"As You Are" director Miles Joris-Peyrafitte explores filmmaking in the age of Trump

For his debut feature film, “As You Are,” 24-year-old director Miles Joris-Peyrafitte went back to 1994 to explore adolescent isolation and confusion in his native upstate New York. 

Joris-Peyrafitte spoke with CBS News about the importance of setting “As You Are” in the Clinton era and how artists have to adapt to the age of Trump.

Why a period piece? Why this period?

For us, setting it in the ‘90s allowed us to deal more in the immediate connection between people. It was important to find these kids in a moment when they really need a community, somebody else who understands them and when they don’t have the intermediary of social media or phones or anything like that. It also puts it into a cultural time and place that pushed a lot of the ideas that we wanted to be in the background -- this idea of coming out of Reagan and the reassertion of gender roles and family values, which I think is very much what everyone in the film is trying to navigate.

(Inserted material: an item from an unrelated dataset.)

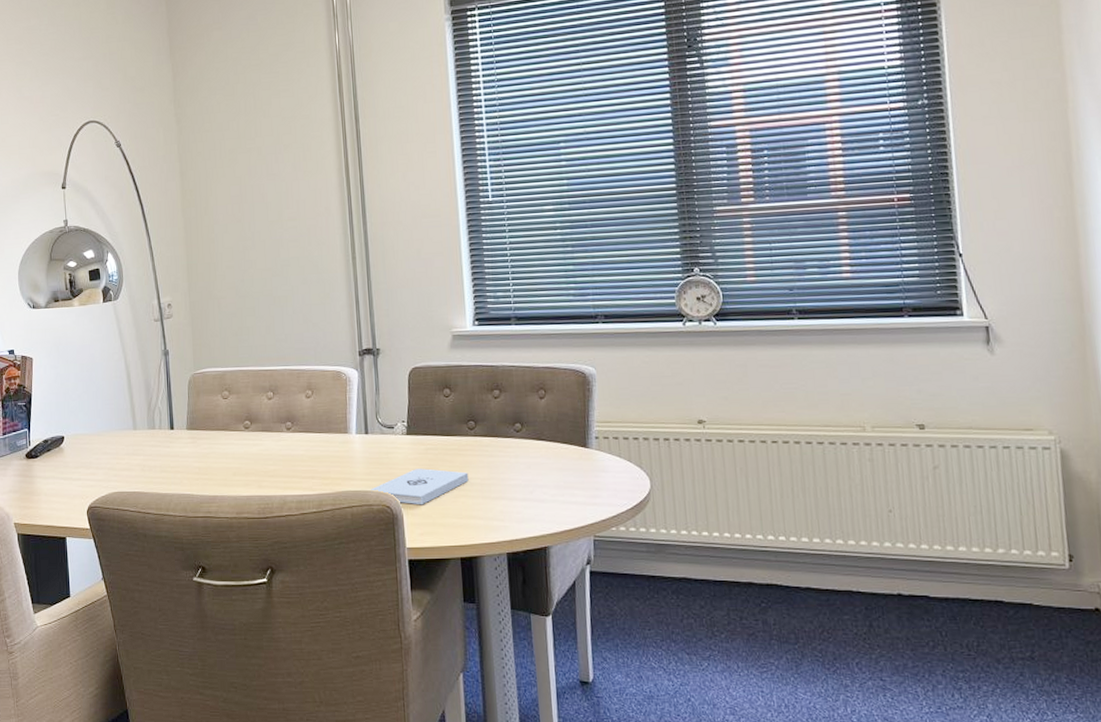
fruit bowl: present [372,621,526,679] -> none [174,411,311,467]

That’s where people like Kurt Cobain fit in. That’s a person who tapped into and became the cultural zeitgeist to a certain degree. It was a voice coming out of the darkness speaking to these kids, and that’s an incredibly powerful thing. For us it was less about showing that things were harder at a certain point -- because I don’t believe that that’s necessarily true -- and more about being able to deal with the emotions of that and live inside the emotional complexity of that.

What would the challenges be to tell a story like this today, when everyone has a phone and is online all the time?

I think it would be a different kind of film and would require a different storytelling style. I think that there are ways of telling those stories now, and I think that’s going to be the mission of filmmakers now to come -- how to adjust and re-present a culture that’s sort of all about this cannibalizing of images and content and communication.

What’s coming up next?

Hopefully in the next few months we’ll be going into production on “Mother’s Milk,” which takes place in Poughkeepsie, New York -- so I’ve moved 20 miles away. It’s a kind of film noir and revolves around the opioid epidemic that’s going on in Upstate New York and all over the country. Most of the old noir films were made by filmmakers who were running away from Nazi Germany, and those films are about a loss of morality and an attempt to find some kind of moral center in a rapidly devolving world. I think that’s something that’s very poignant right now.

Does the changing political landscape inform how you approach new work as a filmmaker?

I think right now is a really interesting time -- I mean, terrifying, obviously -- but especially for people in the arts or film, it’s a time to take inventory of what we’re doing and what our effect has on the culture at large. I think there’s definitely a responsibility at this point, and at least for me the feeling has been kind of galvanizing: “OK, I know that this needs to mean something. There needs to be a reason to tell these stories.” And that doesn’t mean that they need to be political movies, but I think that an awareness and a sensitivity to what’s going on and finding a way to tell stories that exist in that world is really important. 

As You Are - Official Trailer by Votiv Films on YouTube

“As You Are” opens in New York Feb. 24 and Los Angeles March 3.